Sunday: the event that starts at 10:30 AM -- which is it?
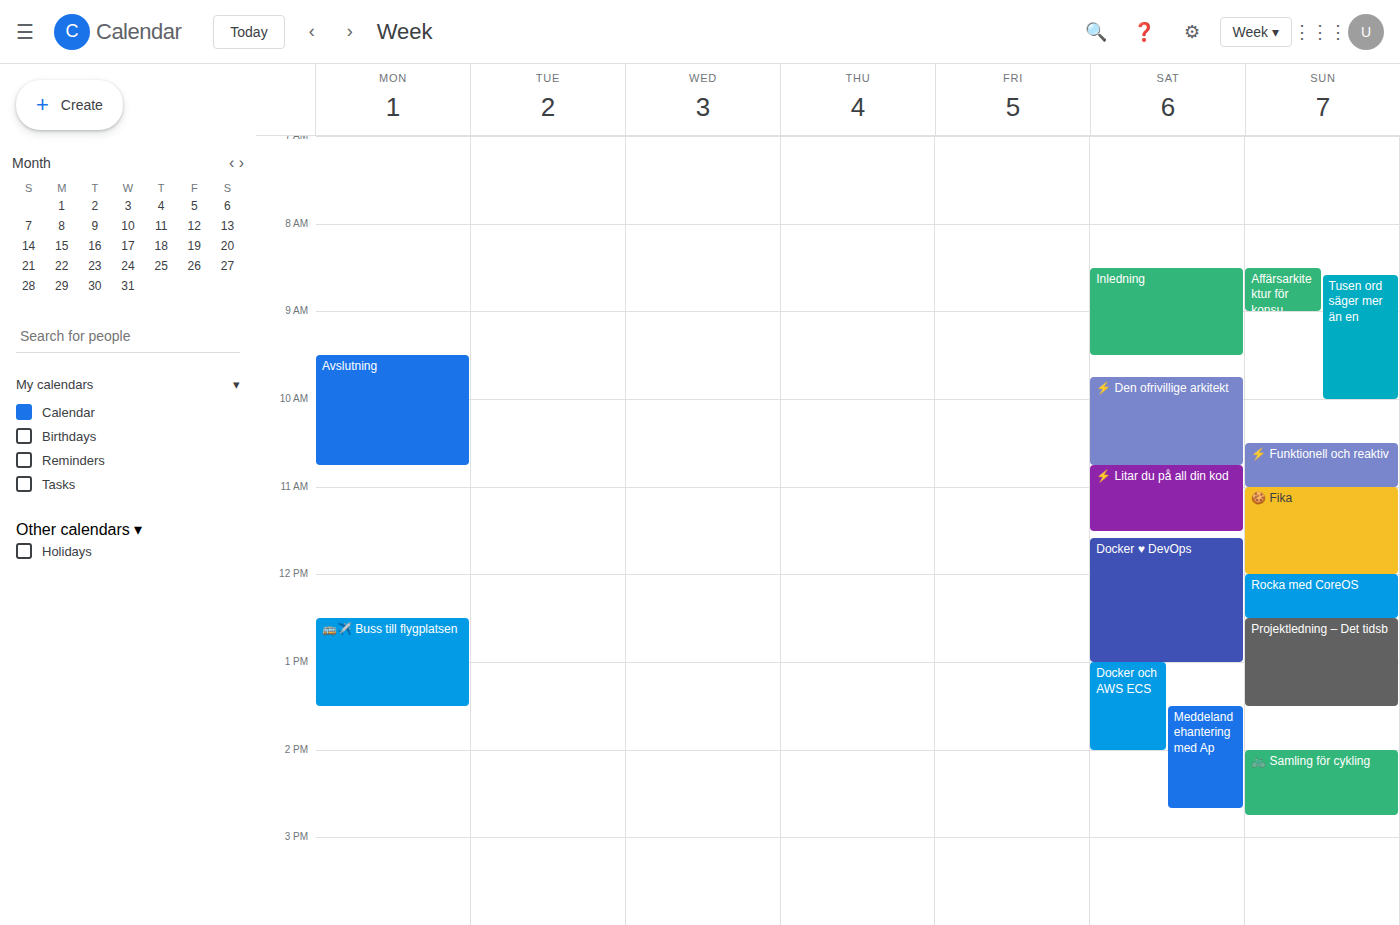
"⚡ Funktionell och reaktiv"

——————

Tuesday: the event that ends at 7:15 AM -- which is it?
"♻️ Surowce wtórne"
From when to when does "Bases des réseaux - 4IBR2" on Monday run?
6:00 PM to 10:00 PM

——————

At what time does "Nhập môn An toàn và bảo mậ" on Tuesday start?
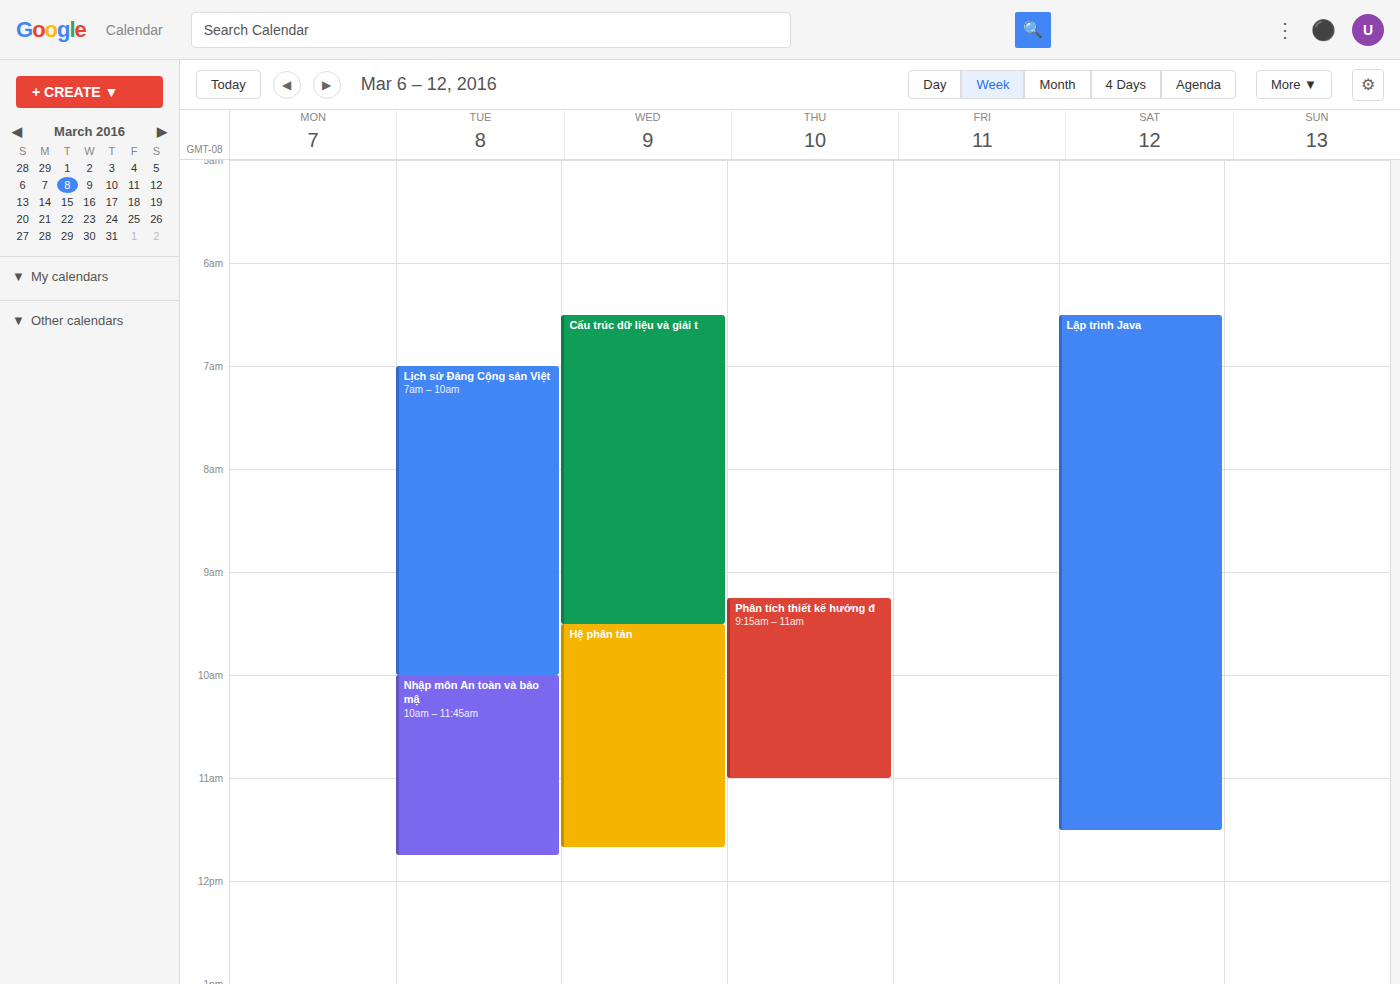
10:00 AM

——————

### 练习要求
将含有“From when to”的那一行到含有“6:00 PM to 10:00 PM”的那一行（两行都包括在内）重新写出。写出时把其中的“Monday”更新为“Wednesday”，其余内容保持不变，只写出这几行。

### 参考答案
From when to when does "Bases des réseaux - 4IBR2" on Wednesday run?
6:00 PM to 10:00 PM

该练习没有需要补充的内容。